Omit any picture, and return the remaining data exactly as written.

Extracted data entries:
====

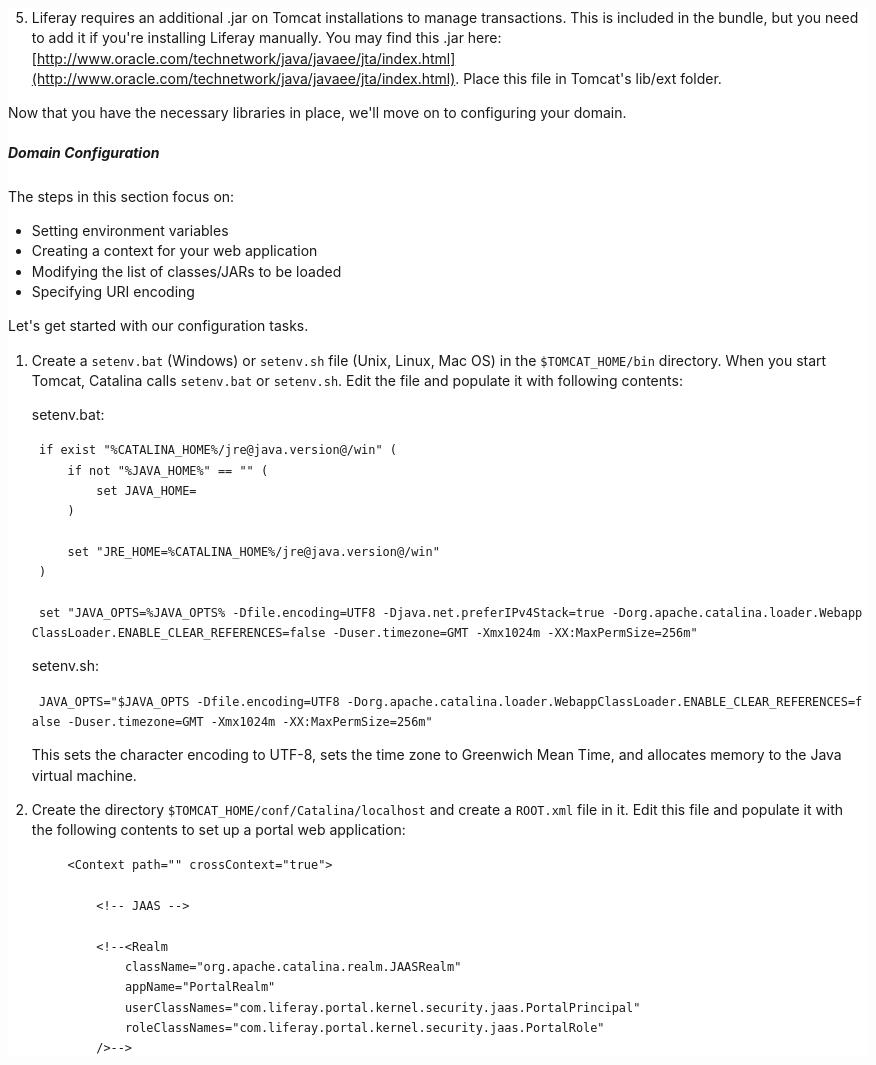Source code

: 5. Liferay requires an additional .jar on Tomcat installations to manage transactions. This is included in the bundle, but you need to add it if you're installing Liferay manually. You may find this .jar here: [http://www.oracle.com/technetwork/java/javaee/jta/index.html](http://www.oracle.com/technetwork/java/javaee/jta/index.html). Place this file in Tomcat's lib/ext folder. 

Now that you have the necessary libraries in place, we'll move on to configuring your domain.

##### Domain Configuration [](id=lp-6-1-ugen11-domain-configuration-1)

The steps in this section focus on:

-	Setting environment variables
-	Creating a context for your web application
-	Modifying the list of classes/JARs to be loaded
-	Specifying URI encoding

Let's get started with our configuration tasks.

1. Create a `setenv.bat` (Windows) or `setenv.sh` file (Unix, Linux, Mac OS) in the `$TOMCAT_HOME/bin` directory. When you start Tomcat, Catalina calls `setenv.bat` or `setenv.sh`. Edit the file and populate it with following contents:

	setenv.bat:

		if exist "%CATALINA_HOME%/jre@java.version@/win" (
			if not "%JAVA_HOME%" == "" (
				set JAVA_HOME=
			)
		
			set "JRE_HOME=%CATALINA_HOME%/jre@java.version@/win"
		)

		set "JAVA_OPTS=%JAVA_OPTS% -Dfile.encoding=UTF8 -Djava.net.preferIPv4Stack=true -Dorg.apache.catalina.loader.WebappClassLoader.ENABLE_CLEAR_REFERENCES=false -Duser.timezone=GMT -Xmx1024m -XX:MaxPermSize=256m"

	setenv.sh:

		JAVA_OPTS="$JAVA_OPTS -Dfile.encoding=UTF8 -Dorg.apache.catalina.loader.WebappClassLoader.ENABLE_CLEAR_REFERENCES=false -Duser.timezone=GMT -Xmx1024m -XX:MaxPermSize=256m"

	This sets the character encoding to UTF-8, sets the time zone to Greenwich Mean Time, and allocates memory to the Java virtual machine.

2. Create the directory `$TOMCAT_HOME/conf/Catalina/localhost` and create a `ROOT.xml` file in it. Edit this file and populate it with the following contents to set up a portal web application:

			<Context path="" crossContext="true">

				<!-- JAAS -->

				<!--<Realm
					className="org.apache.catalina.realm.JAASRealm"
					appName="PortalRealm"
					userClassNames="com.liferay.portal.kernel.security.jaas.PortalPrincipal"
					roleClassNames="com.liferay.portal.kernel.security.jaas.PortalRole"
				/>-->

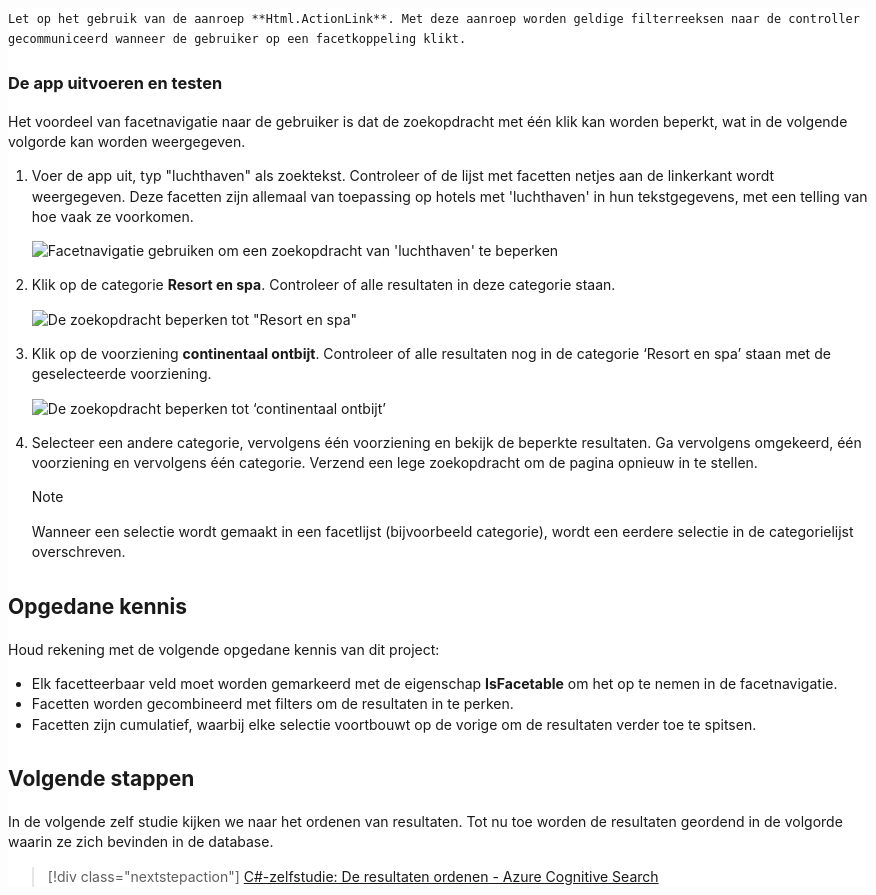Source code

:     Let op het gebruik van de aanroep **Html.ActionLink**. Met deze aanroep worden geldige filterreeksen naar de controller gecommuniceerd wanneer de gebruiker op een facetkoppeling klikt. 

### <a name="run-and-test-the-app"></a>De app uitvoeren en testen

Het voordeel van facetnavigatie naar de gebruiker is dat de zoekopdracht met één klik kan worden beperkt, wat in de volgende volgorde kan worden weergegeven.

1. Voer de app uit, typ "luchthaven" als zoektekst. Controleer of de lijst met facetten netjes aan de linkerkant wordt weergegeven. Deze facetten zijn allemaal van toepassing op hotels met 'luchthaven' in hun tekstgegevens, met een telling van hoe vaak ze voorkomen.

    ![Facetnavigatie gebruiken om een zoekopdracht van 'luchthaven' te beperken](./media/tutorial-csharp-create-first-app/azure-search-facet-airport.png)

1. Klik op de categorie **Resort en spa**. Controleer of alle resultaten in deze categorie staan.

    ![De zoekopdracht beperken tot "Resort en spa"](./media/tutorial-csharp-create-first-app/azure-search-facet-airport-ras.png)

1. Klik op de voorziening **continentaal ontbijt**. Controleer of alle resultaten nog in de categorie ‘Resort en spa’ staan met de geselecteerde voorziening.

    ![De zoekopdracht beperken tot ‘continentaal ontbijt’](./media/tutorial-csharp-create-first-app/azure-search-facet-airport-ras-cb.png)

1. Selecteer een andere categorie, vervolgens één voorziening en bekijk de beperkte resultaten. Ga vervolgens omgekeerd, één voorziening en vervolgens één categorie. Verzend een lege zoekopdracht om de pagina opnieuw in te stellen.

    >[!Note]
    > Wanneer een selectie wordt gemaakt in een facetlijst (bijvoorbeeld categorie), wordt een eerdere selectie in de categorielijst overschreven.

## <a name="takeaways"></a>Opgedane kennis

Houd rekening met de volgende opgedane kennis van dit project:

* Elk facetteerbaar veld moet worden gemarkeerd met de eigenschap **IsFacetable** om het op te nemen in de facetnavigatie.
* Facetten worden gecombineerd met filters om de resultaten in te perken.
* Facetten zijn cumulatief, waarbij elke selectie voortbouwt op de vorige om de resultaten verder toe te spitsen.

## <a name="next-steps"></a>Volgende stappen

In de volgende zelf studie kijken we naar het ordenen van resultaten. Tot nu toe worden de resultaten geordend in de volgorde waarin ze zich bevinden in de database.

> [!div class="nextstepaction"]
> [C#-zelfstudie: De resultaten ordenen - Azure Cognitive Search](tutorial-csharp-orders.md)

====

▸ Problem solution
Source code

: 5. Liferay requires an additional .jar on Tomcat installations to manage transactions. This is included in the bundle, but you need to add it if you're installing Liferay manually. You may find this .jar here: [http://www.oracle.com/technetwork/java/javaee/jta/index.html](http://www.oracle.com/technetwork/java/javaee/jta/index.html). Place this file in Tomcat's lib/ext folder. 

Now that you have the necessary libraries in place, we'll move on to configuring your domain.

##### Domain Configuration [](id=lp-6-1-ugen11-domain-configuration-1)

The steps in this section focus on:

-	Setting environment variables
-	Creating a context for your web application
-	Modifying the list of classes/JARs to be loaded
-	Specifying URI encoding

Let's get started with our configuration tasks.

1. Create a `setenv.bat` (Windows) or `setenv.sh` file (Unix, Linux, Mac OS) in the `$TOMCAT_HOME/bin` directory. When you start Tomcat, Catalina calls `setenv.bat` or `setenv.sh`. Edit the file and populate it with following contents:

	setenv.bat:

		if exist "%CATALINA_HOME%/jre@java.version@/win" (
			if not "%JAVA_HOME%" == "" (
				set JAVA_HOME=
			)
		
			set "JRE_HOME=%CATALINA_HOME%/jre@java.version@/win"
		)

		set "JAVA_OPTS=%JAVA_OPTS% -Dfile.encoding=UTF8 -Djava.net.preferIPv4Stack=true -Dorg.apache.catalina.loader.WebappClassLoader.ENABLE_CLEAR_REFERENCES=false -Duser.timezone=GMT -Xmx1024m -XX:MaxPermSize=256m"

	setenv.sh:

		JAVA_OPTS="$JAVA_OPTS -Dfile.encoding=UTF8 -Dorg.apache.catalina.loader.WebappClassLoader.ENABLE_CLEAR_REFERENCES=false -Duser.timezone=GMT -Xmx1024m -XX:MaxPermSize=256m"

	This sets the character encoding to UTF-8, sets the time zone to Greenwich Mean Time, and allocates memory to the Java virtual machine.

2. Create the directory `$TOMCAT_HOME/conf/Catalina/localhost` and create a `ROOT.xml` file in it. Edit this file and populate it with the following contents to set up a portal web application:

			<Context path="" crossContext="true">

				<!-- JAAS -->

				<!--<Realm
					className="org.apache.catalina.realm.JAASRealm"
					appName="PortalRealm"
					userClassNames="com.liferay.portal.kernel.security.jaas.PortalPrincipal"
					roleClassNames="com.liferay.portal.kernel.security.jaas.PortalRole"
				/>-->

Source code

:     Let op het gebruik van de aanroep **Html.ActionLink**. Met deze aanroep worden geldige filterreeksen naar de controller gecommuniceerd wanneer de gebruiker op een facetkoppeling klikt. 

### <a name="run-and-test-the-app"></a>De app uitvoeren en testen

Het voordeel van facetnavigatie naar de gebruiker is dat de zoekopdracht met één klik kan worden beperkt, wat in de volgende volgorde kan worden weergegeven.

1. Voer de app uit, typ "luchthaven" als zoektekst. Controleer of de lijst met facetten netjes aan de linkerkant wordt weergegeven. Deze facetten zijn allemaal van toepassing op hotels met 'luchthaven' in hun tekstgegevens, met een telling van hoe vaak ze voorkomen.

    ![Facetnavigatie gebruiken om een zoekopdracht van 'luchthaven' te beperken](./media/tutorial-csharp-create-first-app/azure-search-facet-airport.png)

1. Klik op de categorie **Resort en spa**. Controleer of alle resultaten in deze categorie staan.

    ![De zoekopdracht beperken tot "Resort en spa"](./media/tutorial-csharp-create-first-app/azure-search-facet-airport-ras.png)

1. Klik op de voorziening **continentaal ontbijt**. Controleer of alle resultaten nog in de categorie ‘Resort en spa’ staan met de geselecteerde voorziening.

    ![De zoekopdracht beperken tot ‘continentaal ontbijt’](./media/tutorial-csharp-create-first-app/azure-search-facet-airport-ras-cb.png)

1. Selecteer een andere categorie, vervolgens één voorziening en bekijk de beperkte resultaten. Ga vervolgens omgekeerd, één voorziening en vervolgens één categorie. Verzend een lege zoekopdracht om de pagina opnieuw in te stellen.

    >[!Note]
    > Wanneer een selectie wordt gemaakt in een facetlijst (bijvoorbeeld categorie), wordt een eerdere selectie in de categorielijst overschreven.

## <a name="takeaways"></a>Opgedane kennis

Houd rekening met de volgende opgedane kennis van dit project:

* Elk facetteerbaar veld moet worden gemarkeerd met de eigenschap **IsFacetable** om het op te nemen in de facetnavigatie.
* Facetten worden gecombineerd met filters om de resultaten in te perken.
* Facetten zijn cumulatief, waarbij elke selectie voortbouwt op de vorige om de resultaten verder toe te spitsen.

## <a name="next-steps"></a>Volgende stappen

In de volgende zelf studie kijken we naar het ordenen van resultaten. Tot nu toe worden de resultaten geordend in de volgorde waarin ze zich bevinden in de database.

> [!div class="nextstepaction"]
> [C#-zelfstudie: De resultaten ordenen - Azure Cognitive Search](tutorial-csharp-orders.md)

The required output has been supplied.